- [Yönergeniz]:
Aşağıdaki mahkeme kararı metnine göre şu ifadelerin her biri için "evet" ya da "hayır" deyin ve bu cevabı belirleyen sözcükleri metinden birebir alıntılayın: 1. Karar kesinleşmiştir. 2. Kararın esas numarası 2022/20'dir. 3. Dava, kıymetli evraktan kaynaklanan bir menfi tespit davasıdır.

- [Okuma Parçası]:
————

Emsal Mahkeme Kararı Ankara 5. Asliye Ticaret Mahkemesi 2022/20 E. 2022/562 K. 20.09.2022 T.

Görüntülediğiniz mahkeme kararı henüz kesinleşmemiştir. Yararlı olması amacıyla eklenmiştir.

T.C. ANKARA 5. ASLİYE TİCARET MAHKEMESİ
Türk Milleti Adına Yargılama Yapmaya ve Hüküm Vermeye Yetkili
ANKARA 5. ASLİYE TİCARET MAHKEMESİ
GEREKÇELİ KARAR

ESAS NO : 2022/20 Esas
KARAR NO : 2022/562

DAVA : Menfi Tespit (Kıymetli Evraktan Kaynaklanan)

————

- [Sağlanan Materyal]:
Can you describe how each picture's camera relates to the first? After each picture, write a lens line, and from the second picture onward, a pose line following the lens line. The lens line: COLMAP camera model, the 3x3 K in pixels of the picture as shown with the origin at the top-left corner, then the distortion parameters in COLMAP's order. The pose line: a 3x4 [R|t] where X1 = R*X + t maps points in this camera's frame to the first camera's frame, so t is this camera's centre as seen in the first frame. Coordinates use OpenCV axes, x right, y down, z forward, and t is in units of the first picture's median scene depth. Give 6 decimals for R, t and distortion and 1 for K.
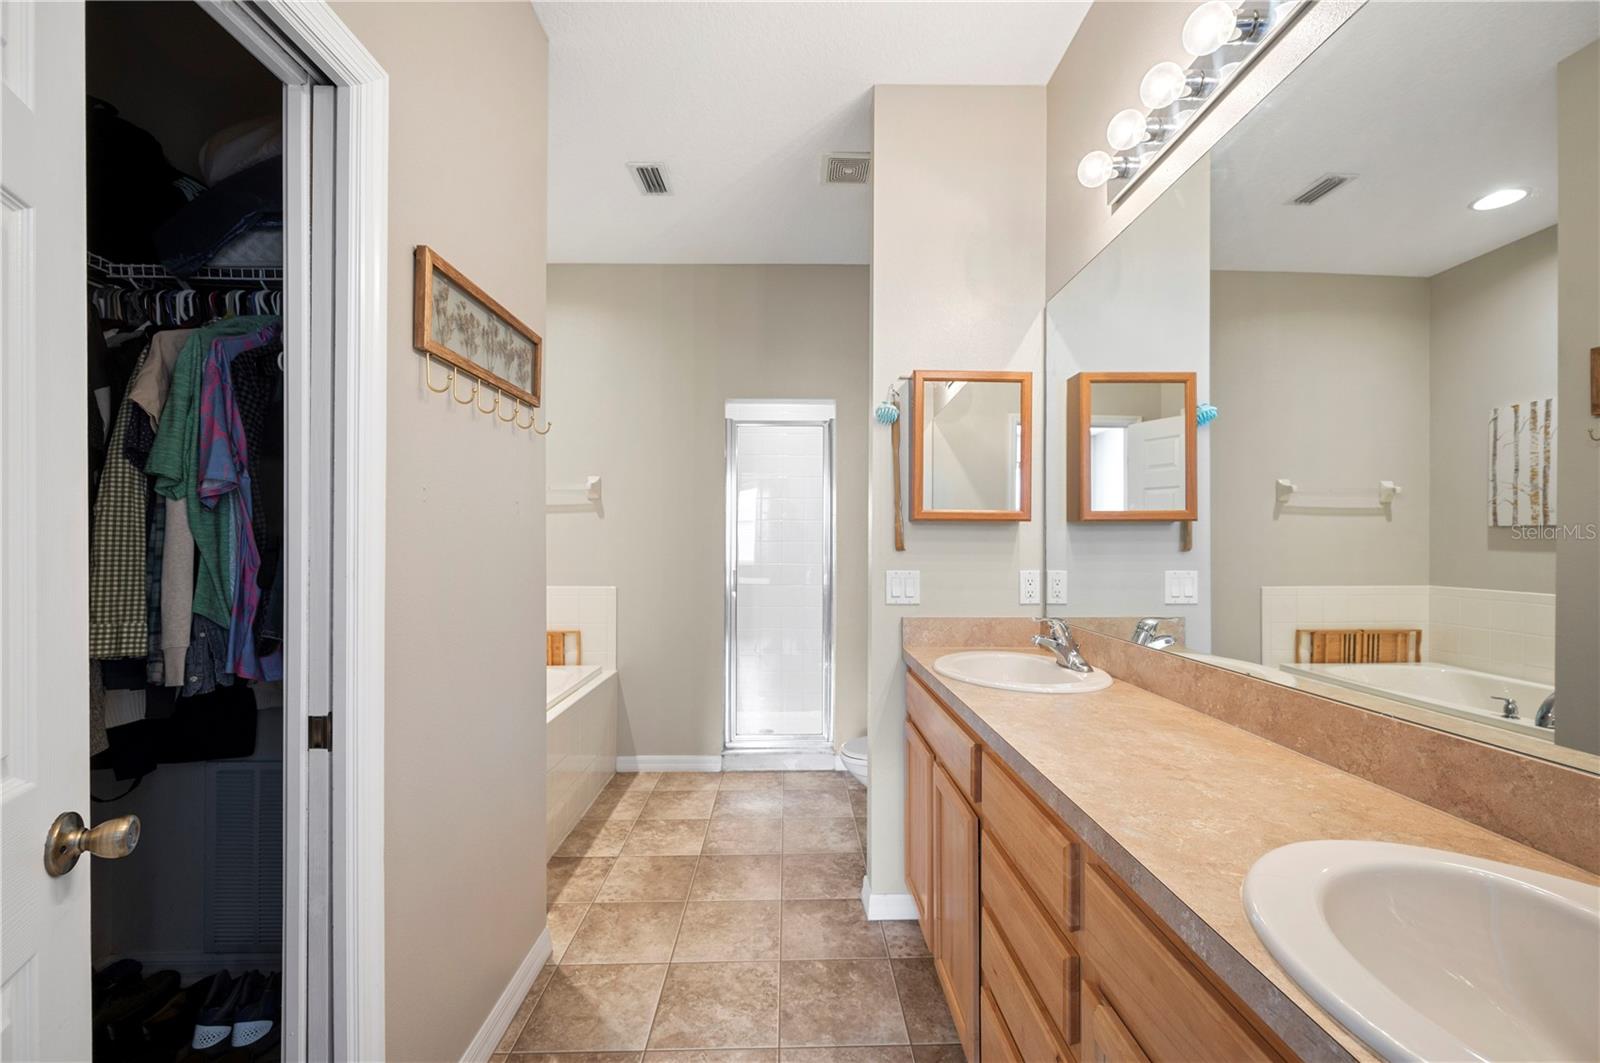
lens RADIAL K [[639.7, 0, 803.7], [0, 639.7, 540.3], [0, 0, 1]] dist [0.000201, -0.000363]
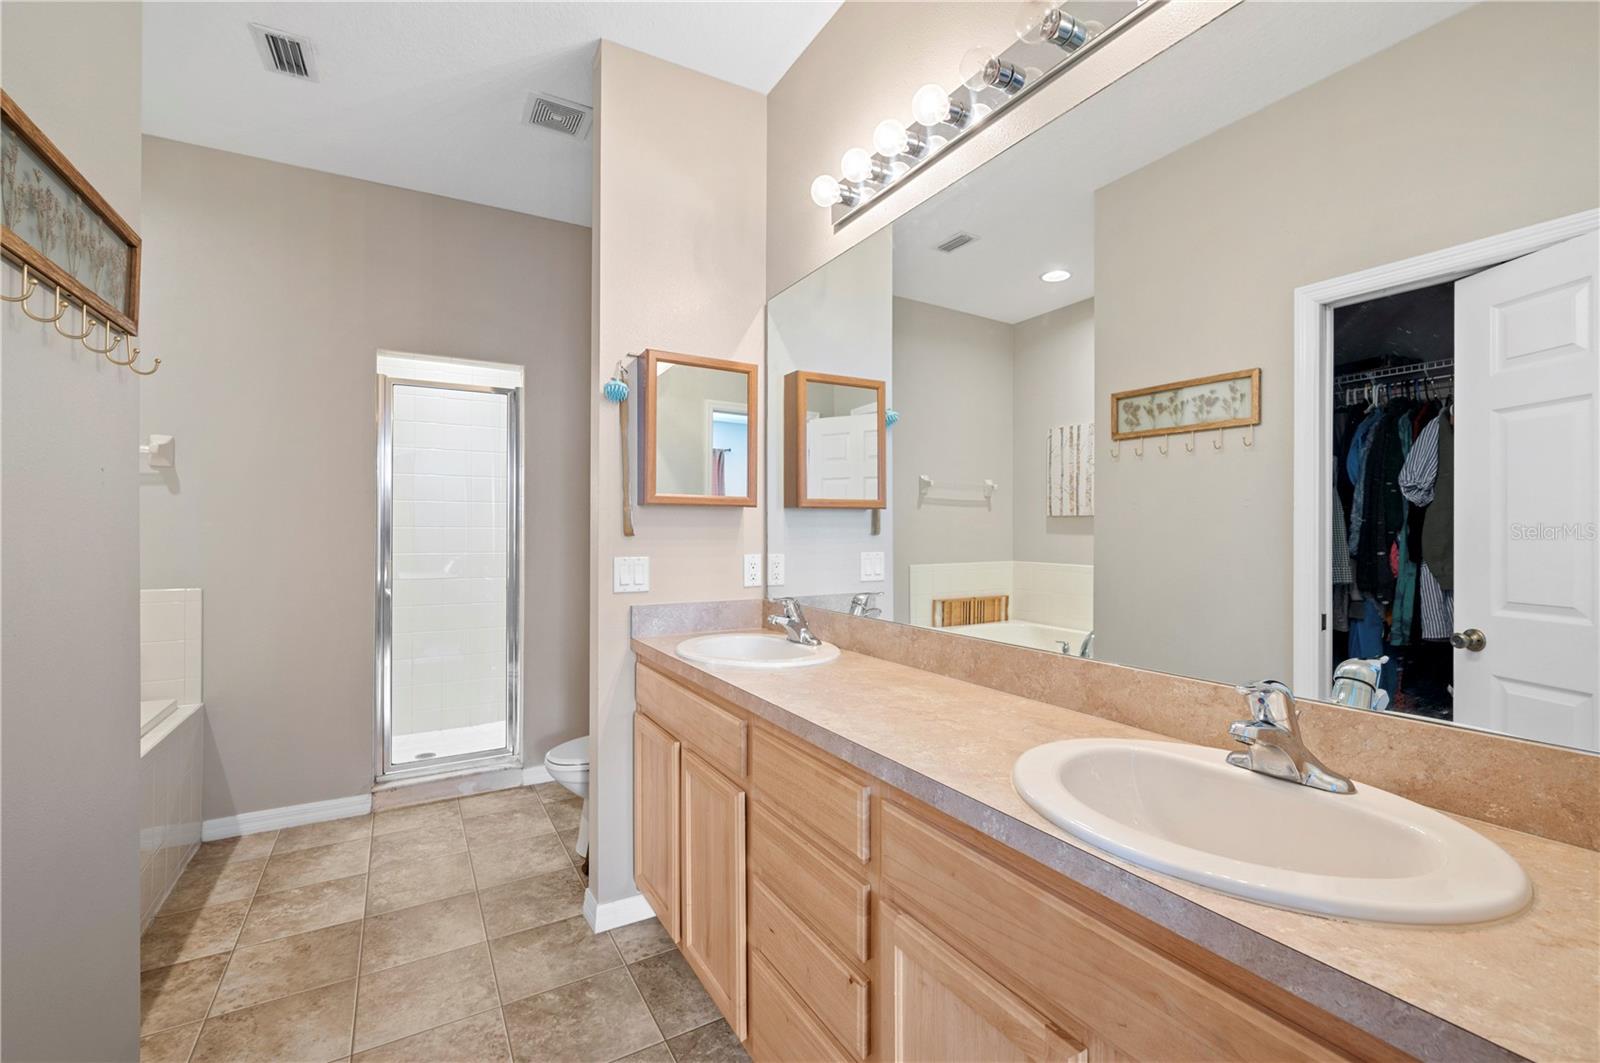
lens RADIAL K [[679.9, 0, 795.8], [0, 679.9, 524.0], [0, 0, 1]] dist [-0.001365, -0.000272]
pose [[0.878010, 0.003053, 0.478633, -0.115975], [-0.001567, 0.999993, -0.003503, 0.001350], [-0.478640, 0.002326, 0.878008, -0.007430]]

————

- [Cevap]:
1. Hayır: "Görüntülediğiniz mahkeme kararı henüz kesinleşmemiştir."
2. Evet: "ESAS NO : 2022/20 Esas"
3. Evet: "DAVA : Menfi Tespit (Kıymetli Evraktan Kaynaklanan)"